Ben McLean: My father regularly releases Tamarixia radiata [a natural parasitoid of the Asian citrus psyllid] in select groves. We have a grove that is about 60 acres where my dad has regularly released the wasp for seven or eight years running now, and it has kept the Asian citrus psyllid counts very low. When USDA does the trap counts, we are told that grove remains on the low to very-low end of psyllid counts across this region.
When it comes to biopesticide products, there are several we have had success with. We like Neemix (azadirachtin, Certis USA) and Aza-Direct (azadirachtin, Gowan). I have found those two neem products to be really effective. I grew some organic vegetables this spring [on] a 1-acre research farm. I grew tomato, pepper, cucumber, and squash. Regular applications of the Aza-Direct did an outstanding job keeping insect populations low.
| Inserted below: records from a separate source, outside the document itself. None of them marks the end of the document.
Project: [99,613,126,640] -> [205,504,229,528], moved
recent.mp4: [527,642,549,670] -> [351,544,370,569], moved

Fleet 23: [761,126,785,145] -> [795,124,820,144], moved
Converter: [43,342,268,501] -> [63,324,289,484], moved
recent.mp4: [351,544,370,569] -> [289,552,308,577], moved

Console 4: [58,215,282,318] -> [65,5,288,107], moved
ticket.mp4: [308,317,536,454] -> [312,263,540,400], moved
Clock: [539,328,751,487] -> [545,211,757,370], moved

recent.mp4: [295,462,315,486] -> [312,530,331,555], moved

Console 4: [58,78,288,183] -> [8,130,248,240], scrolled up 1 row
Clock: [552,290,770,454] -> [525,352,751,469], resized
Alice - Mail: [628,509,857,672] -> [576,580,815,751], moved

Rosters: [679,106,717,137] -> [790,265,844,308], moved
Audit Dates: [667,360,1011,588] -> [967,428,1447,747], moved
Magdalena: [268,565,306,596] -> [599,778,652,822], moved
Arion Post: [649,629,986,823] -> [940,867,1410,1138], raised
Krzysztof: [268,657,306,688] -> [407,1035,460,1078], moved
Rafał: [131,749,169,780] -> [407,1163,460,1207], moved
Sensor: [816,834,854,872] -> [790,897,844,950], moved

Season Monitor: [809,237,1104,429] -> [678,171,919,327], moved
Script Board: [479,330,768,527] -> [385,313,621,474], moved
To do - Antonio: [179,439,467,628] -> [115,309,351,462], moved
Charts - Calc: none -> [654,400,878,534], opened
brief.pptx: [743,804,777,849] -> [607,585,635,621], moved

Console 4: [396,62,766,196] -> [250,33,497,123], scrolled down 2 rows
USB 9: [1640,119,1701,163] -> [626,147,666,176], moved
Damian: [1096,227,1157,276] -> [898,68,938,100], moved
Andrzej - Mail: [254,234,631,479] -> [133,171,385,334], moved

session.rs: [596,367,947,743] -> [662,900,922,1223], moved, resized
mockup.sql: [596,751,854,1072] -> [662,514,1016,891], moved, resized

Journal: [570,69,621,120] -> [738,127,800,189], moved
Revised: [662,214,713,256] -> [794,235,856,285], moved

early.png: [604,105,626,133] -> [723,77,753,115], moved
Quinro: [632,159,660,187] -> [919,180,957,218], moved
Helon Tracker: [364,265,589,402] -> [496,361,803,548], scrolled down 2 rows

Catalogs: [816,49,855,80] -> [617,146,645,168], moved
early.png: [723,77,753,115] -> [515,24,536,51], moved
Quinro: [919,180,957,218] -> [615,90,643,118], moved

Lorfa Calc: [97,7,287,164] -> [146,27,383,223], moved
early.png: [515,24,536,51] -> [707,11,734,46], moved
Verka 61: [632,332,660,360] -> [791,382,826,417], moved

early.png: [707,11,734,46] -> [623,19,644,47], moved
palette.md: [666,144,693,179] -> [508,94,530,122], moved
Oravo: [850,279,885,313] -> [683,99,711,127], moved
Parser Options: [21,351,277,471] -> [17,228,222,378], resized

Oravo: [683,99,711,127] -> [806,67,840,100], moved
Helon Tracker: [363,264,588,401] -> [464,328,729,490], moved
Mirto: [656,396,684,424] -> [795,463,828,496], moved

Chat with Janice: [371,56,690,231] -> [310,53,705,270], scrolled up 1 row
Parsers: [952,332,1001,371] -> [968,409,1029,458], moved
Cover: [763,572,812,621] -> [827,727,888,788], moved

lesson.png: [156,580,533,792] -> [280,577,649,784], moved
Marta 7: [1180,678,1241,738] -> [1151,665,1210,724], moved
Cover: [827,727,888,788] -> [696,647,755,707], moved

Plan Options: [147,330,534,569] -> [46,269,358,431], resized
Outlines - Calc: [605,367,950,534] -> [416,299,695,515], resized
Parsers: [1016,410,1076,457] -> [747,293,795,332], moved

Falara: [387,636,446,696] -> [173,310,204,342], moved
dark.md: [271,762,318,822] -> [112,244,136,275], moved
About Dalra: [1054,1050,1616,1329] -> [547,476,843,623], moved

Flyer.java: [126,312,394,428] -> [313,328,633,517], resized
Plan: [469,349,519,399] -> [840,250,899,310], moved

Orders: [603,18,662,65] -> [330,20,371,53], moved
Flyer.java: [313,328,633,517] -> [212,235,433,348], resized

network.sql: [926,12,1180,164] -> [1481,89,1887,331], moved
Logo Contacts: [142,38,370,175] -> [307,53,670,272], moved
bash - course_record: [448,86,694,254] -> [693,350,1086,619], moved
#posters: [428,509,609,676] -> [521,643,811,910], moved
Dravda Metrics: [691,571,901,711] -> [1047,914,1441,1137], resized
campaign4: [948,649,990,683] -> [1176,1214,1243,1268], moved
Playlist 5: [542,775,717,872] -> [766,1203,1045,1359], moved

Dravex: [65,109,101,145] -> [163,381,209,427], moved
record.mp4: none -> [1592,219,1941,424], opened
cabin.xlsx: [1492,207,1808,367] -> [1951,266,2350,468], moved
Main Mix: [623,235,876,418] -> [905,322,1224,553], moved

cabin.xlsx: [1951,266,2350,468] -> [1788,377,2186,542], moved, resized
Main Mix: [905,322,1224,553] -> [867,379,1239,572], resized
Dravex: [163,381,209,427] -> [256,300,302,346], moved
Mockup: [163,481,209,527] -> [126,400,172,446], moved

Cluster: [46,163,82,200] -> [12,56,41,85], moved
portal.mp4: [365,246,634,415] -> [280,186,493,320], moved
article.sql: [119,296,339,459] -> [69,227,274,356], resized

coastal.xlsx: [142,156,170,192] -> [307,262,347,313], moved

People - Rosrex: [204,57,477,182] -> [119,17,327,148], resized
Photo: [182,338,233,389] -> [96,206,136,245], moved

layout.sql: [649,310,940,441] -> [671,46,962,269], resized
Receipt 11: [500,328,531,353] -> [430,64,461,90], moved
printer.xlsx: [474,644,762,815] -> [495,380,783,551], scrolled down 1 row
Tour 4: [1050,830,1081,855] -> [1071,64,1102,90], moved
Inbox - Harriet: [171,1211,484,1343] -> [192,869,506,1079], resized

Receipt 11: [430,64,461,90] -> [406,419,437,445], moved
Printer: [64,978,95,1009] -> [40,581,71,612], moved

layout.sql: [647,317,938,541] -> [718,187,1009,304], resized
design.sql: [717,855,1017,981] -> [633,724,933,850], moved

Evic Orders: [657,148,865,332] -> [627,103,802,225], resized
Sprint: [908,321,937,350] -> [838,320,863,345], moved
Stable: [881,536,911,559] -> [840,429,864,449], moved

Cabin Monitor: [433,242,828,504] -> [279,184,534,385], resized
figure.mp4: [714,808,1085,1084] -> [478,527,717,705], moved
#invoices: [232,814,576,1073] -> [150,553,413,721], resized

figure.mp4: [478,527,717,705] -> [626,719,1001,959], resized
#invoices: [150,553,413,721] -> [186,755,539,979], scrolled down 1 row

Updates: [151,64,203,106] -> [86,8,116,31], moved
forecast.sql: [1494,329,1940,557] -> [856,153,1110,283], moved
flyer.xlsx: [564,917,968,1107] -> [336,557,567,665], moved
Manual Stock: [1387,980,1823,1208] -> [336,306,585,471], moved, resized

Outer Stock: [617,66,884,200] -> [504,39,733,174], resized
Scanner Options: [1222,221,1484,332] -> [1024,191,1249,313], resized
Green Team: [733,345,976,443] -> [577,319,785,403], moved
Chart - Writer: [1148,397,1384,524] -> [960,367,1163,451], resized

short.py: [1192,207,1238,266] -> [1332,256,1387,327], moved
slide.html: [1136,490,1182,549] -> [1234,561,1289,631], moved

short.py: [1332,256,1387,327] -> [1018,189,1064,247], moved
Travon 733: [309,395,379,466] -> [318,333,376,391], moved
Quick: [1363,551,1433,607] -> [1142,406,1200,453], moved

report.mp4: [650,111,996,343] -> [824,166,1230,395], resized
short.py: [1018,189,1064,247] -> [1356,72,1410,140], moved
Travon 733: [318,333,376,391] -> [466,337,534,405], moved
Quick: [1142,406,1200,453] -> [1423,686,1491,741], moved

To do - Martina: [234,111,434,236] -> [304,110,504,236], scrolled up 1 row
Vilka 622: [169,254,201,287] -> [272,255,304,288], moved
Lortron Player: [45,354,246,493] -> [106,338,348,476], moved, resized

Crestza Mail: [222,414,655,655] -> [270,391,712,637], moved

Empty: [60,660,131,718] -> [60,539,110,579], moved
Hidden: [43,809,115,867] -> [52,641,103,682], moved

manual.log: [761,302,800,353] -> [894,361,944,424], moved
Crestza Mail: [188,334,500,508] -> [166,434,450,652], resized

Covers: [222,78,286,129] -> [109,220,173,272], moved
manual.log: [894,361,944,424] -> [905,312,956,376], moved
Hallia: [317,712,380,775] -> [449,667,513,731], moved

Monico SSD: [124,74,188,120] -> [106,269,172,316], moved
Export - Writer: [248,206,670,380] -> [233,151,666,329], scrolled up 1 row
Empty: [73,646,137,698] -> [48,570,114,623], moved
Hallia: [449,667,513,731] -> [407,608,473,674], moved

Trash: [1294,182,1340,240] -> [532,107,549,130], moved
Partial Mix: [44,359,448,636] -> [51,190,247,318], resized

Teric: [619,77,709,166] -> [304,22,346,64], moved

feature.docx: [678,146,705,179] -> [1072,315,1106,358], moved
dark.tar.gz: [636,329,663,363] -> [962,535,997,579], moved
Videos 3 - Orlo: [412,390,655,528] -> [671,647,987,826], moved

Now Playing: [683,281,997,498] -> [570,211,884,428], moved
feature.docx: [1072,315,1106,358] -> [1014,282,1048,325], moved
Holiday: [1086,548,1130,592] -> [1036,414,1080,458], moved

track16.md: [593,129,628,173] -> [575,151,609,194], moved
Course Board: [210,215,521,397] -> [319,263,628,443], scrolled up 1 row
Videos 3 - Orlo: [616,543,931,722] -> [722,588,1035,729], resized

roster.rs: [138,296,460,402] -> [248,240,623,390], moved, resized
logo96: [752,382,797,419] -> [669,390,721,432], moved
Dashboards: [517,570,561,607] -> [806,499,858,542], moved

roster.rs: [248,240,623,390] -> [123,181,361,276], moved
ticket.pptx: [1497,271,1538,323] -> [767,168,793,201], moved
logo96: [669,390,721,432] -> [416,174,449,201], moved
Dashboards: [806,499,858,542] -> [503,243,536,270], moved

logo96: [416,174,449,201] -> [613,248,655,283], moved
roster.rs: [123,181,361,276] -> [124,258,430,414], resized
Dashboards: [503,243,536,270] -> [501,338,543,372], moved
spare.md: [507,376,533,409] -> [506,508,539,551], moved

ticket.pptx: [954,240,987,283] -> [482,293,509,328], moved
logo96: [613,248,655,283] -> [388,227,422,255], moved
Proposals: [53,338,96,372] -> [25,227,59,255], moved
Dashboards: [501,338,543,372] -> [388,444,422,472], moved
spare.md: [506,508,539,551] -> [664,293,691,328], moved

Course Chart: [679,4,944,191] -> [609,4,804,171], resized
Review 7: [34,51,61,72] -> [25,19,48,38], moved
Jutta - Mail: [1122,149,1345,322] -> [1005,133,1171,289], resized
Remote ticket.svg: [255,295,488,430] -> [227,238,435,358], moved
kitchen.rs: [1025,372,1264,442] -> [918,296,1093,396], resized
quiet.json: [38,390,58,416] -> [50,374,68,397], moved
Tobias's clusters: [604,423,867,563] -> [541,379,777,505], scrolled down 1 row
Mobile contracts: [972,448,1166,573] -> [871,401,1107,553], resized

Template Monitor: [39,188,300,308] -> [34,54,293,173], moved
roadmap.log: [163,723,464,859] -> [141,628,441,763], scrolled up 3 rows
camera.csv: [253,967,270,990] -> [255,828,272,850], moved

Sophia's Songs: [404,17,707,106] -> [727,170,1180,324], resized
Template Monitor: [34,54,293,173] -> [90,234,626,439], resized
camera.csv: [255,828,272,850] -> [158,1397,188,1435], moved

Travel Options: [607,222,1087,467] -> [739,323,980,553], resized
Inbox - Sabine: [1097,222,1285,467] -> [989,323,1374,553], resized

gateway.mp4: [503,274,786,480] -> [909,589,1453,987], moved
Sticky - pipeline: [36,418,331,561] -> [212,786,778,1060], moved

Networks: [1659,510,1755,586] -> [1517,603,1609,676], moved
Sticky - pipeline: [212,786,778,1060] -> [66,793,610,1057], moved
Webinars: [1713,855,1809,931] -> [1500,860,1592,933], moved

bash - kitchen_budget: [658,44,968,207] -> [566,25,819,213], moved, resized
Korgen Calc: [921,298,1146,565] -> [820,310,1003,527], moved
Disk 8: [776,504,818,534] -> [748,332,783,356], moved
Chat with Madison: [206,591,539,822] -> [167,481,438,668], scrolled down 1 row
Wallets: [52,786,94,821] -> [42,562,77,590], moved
When it comes to citrus, we follow the research results. Dr. Phil Stansly, an entomologist with the University of Florida/Institute of Food and Agricultural Sciences (UF/IFAS), discovered that there is some efficacy in the neem products, particularly combined with a 435 spray oil type of product.
I did some research work with Dr. Michael Rogers, an entomologist with UF/IFAS. We found Mycotrol (BioWorks), which is based on the beneficial fungus Beauveria bassiana, gave some good, statistically significant results of controlling the psyllids during certain windows of the year, particularly in the fall through the winter.
We also found with the young trees, sprays with Surround (kaolin, NovaSource) was effective to help protect against psyllids. But even with this and the other things, we still find a decent amount of infection in the young grapefruit by the time they are four and five years old.
Like all the products out there, conventional or organic, nothing has been able to get adequate psyllid control as a stand-alone throughout the year. In my opinion, even in the conventional citrus industry [where they] are spraying regularly, the psyllid counts remain high.
If you get on a good program with multiple tools, you can keep your psyllid counts pretty low. However, not low enough where greening is not still spreading through your grove.
Our long-term solution, organic or conventional, will be resistant and tolerant genetics. Our best grove now is a new 15-acre planting of ‘Sugar Belle’ [tangerine], where we are using these materials to control the psyllid. We are optimistic, because the research has shown the variety is much more tolerant to greening.
Are you confident a solution to greening will be found?
Ben McLean: I am optimistic. Between USDA and UF/IFAS researchers, we are going to find some rootstocks and scions of Hamlin and Valencia oranges that will at least be like the ‘Sugar Belle’, with a tolerance that is better.
They may not be 100% resistant to greening, but there is enough tolerance to grow a good quality crop, enough to be profitable. Unfortunately, it is a long-term solution, and it will be five to seven years before our researchers can confidently say, “Yes, plant the scion on this rootstock, and the yield and quality will be this.”
Ultimately we are optimistic in our own farm plan because we have seen some rootstocks like ‘Cleopatra’ mandarin that seem to be more tolerant that give us hope, as well as scions like the ‘Sugar Belle’. We hope to continue the development of new varieties that will bring us more tolerance and/or resistance to replant the state of Florida and rebuild our tree inventory.